This week’s box included: honeynut squashes, summer squash (yellow, zephyr, zucchini), cucumbers (mostly Kirbys), garlic, potatoes, kale, apples, banana peppers (mild), green beans, okra. You can see a photo that can help with identification on our Facebook page or check out our weekly video on Instagram.
The first appearance of kale for fall is a welcome sight. These cooler, drier days that tease us that fall is in the air make me hungry for hearty greens. Last week’s turnip greens followed by this week’s kale are making me happy. Kale has become so popular I’m really wondering why nobody’s whipping up kale spice lattes. Ok. Maybe not. But fresh pressed kale and apple juice? That’s definitely on my list for the kale and apples in this week’s box. And so many apple varieties. I’m tempted to take a bite out of each – sweet? spicy? tart? Can’t decide which ones should go in the juice without knowing the flavor profile. Or which ones should go in the Slow Cooker Peruvian Pork Stew with Apples. Or the Apple Upside Down Cake. But the Sharlotka we posted last year is forgiving and any of those apples will work just fine.
Not sure what was in your box, but I think we got a mix of regular butternut and maybe a honey nut squash that was a little bigger than the ones we received a week or two ago. I’m delighted because I had guests who were so taken with the looks of the honey nuts that they did just that, they took them! So we never got to try. Hoping this one is a honey nut and I’ll get to just cut it in half and roast it and see what all the fuss is about.
Green beans make me happy, too. Tomorrow I’ll tip and tail them during a conference call (oh, the things we can do while working from home) and combine them with some potatoes to make this potato and green bean salad.
If you’re ready to think soup, I cannot recommend this recipe enough – Dandelion Food’s Beef Curry Noodles. Absolutely fabulous. And I stocked up on beef bones, so I may divert some of that kale and some of the potatoes into this soup
And there were more okra pods, more Kirby cucumbers, more garlic, more summer squash (although the first Zephyr squash I’ve seen this year). I’m sure you have lots of favorite ways to prepare those.
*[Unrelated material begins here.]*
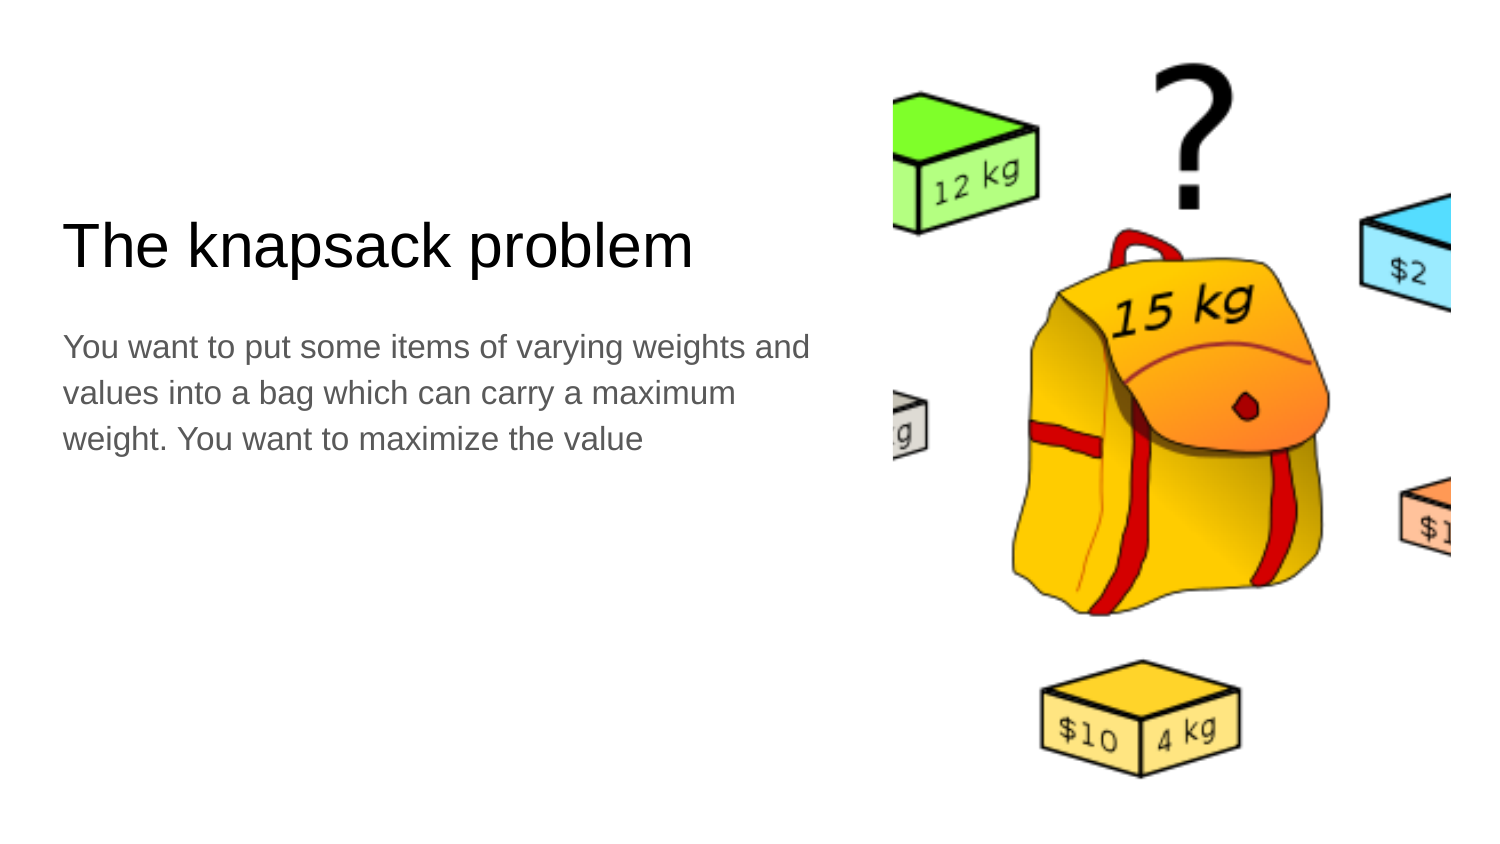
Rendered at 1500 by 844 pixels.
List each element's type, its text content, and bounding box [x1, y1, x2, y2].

title The knapsack problem [47, 66, 838, 295]
picture [892, 50, 1452, 793]
list You want to put some items of varying weights and values into a bag which can carry a maximum weight. You want to maximize the value [47, 304, 838, 727]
But … if you happen to have one of the last of this summer’s peaches around, you might want to make this mahi rice bowl with okra and peaches – a recipe from The Peach Truck out of Nashville. Use that yellow finger pepper (or what is that variety?) in the box and if there are no jalapenos in your vegetable drawer, perhaps drop in a few crushed red pepper flakes. The recipe would work with any firm fleshed white fish. I wouldn’t use salmon, but you do you.
Our okra pods are a sort of big this week, so maybe start them about 5 minutes ahead of when you add the fish so the fish won’t overcook while the okra is getting tender.
MAHI RICE BOWL with Sesame Okra and Peach Pepper Slaw
1/2 cup long-grain white rice, rinsed
4 tsp. white miso paste
2 (6 oz.) mahi-mahi fillets
8 oz. fresh okra
1 Tbsp. toasted sesame oil
1 tsp. kosher salt, divided
1/4 tsp. black pepper
1 Tbsp. toasted sesame seeds
1 lime, halved
3 scallions, chopped, divided
1 small peach, sliced (about 1 cup)
2 1/2 oz. sweet mini peppers, thinly sliced (about 1/2 cup)
1 small jalapeño, seeded if desired, thinly sliced
2 Tbsp. unseasoned rice vinegar
2 Tbsp. olive oil
Bring 1 cup of water to a boil in a small saucepan over high; add rice, cover, reduce heat to low, and cook 14 minutes or until water is absorbed and rice is tender. Remove from heat, and let stand, covered, 10 minutes. Fluff with a fork.
Preheat oven to 425F. Stir together miso paste and 1 tablespoon water in a small bowl. Place mahi on one side of a parchment paper-lined rimmed baking sheet, and brush with miso mixture.
Toss okra with sesame oil, 1/2 teaspoon of the salt, and black pepper. Spread in an even layer on other side of baking sheet.
Bake 20 minutes, stirring okra halfway, until mahi is done and okra is tender. Toss okra with sesame seeds, juice of half the lime, and one-third of the scallions.
Toss together peach, sweet mini peppers, jalapeño, vinegar, olive oil, 1/2 teaspoon of the salt, and half of the remaining scallions in a medium bowl.
Spoon rice evenly into 2 bowls. Top with mahi, okra, and peach pepper slaw. Sprinkle with remaining scallions and serve with lime wedges.